Ab heute dürfen Insekten legal auf Schweizer Tellern landen. Trotzdem werden Heuschrecken-Häppchen in Restaurants und tiefgefrorene Mehlwurmburger in Einkaufsläden zu Beginn eher die Ausnahme als die Regel sein. Vielerorts herrscht Zurückhaltung.
Bereits Aristoteles huldigte dem Verzehr von Zikadenpuppen. Weltweit essen rund zwei Milliarden Menschen regelmässig Insekten. Nach langem Zögern des Bundesrats dürfen die proteinreichen Tierchen nun auch in der Schweiz als Lebensmittel angeboten werden.
Die Produzenten und Händler von Insekten stehen in den Startlöchern. Doch ein Boom nach der Delikatesse ist kurz- und mittelfristig nicht zu erwarten. Das legt eine Umfrage der Nachrichtenagentur sda bei Detailhändlern, Gastronomen und Marktforschern nahe.
Nur Versuchsbetrieb
Der Gastronomiekonzern SV Group mit schweizweit rund 330 Betrieben macht sich gemäss eigenen Angaben «für nachhaltige Ernährung» stark und beobachtet «die neusten Entwicklungen» mit Interesse. Mögliche Produkte auf Basis von Insekten würden aber erst evaluiert. Insektengerichte gebe es vorderhand nur versuchshalber.
Bezüglich Nachfrage zeigt sich der Kantinenbetreiber wenig optimistisch: «Mittelfristig denken wir, dass es wohl noch etliche Zeit brauchen wird, bis Insektenmenüs tatsächlich mehrheitsfähig sind», sagt SV-Group-Sprecherin Manuela Stockmeyer.

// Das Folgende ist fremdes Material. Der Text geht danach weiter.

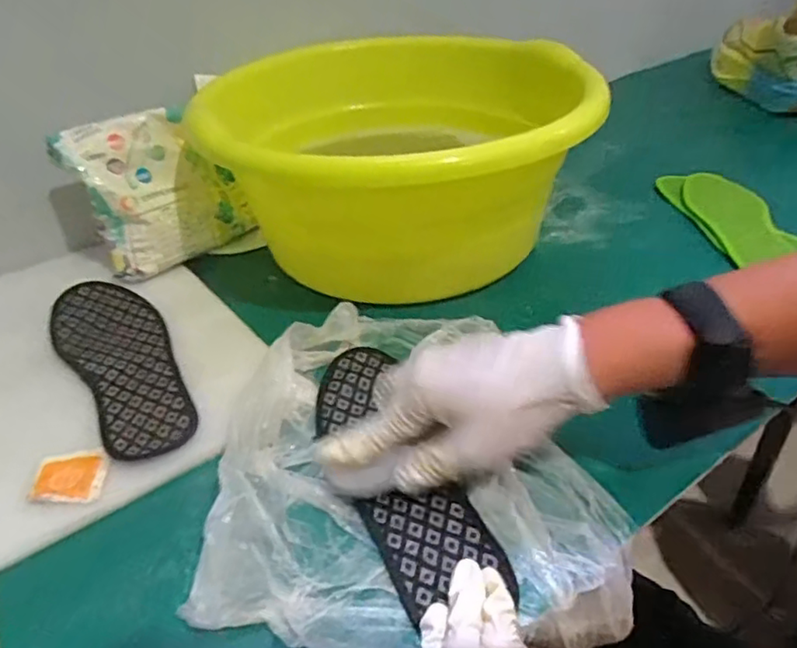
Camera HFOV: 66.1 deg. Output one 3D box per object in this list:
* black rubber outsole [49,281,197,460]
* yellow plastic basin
[{"bbox_3d":[-0.235,0.027,0.516,0.083,0.008,0.237,-22,43,-24],"label":"black rubber outsole"},{"bbox_3d":[0.011,-0.158,0.619,0.331,0.165,0.342,-1,38,1],"label":"yellow plastic basin"}]

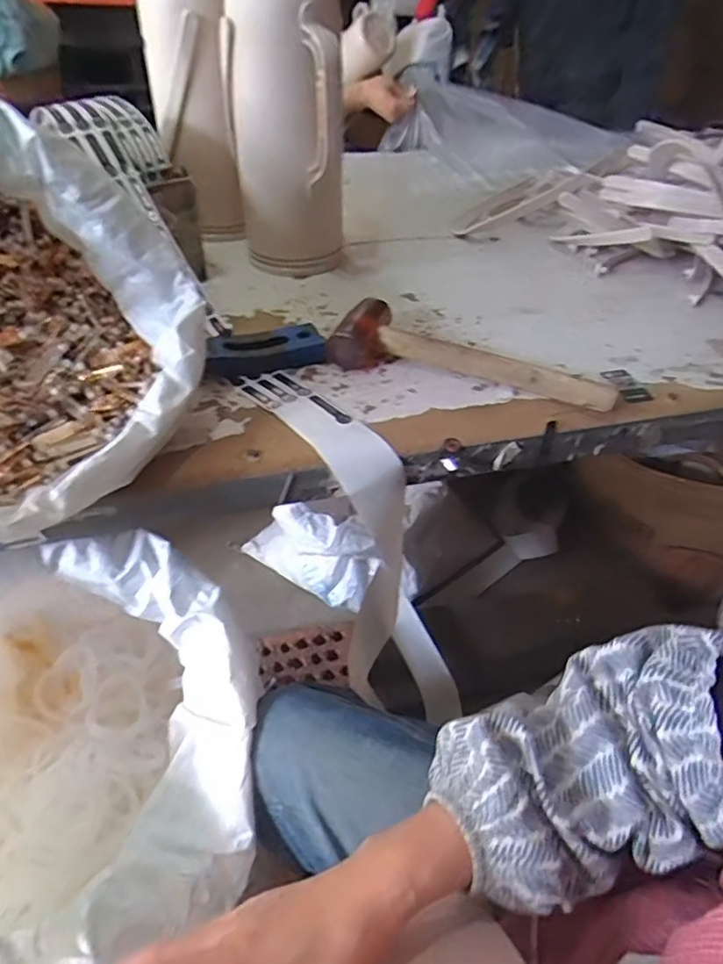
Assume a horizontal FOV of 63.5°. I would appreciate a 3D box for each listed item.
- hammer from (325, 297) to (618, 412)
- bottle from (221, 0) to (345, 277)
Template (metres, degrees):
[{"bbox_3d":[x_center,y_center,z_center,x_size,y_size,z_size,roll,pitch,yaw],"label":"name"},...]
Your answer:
[{"bbox_3d":[0.113,-0.130,0.598,0.286,0.046,0.084,13,43,9],"label":"hammer"},{"bbox_3d":[-0.091,-0.429,0.699,0.139,0.329,0.148,-1,43,-6],"label":"bottle"}]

Gegen Insekten auf dem Teller spreche vor allem eines: der Ekel, den viele Menschen verspürten. Aber auch der Geschmack, der sich so gar nicht festhalten liesse, sei ein triftiges Gegenargument. Deshalb müssten die Produkte längerfristig von Aussehen, Geschmack und der Konsistenz her überzeugen, sagt Stockmeyer. «Das ist aber eine längere Geschichte, die nicht von heute auf morgen geschieht.»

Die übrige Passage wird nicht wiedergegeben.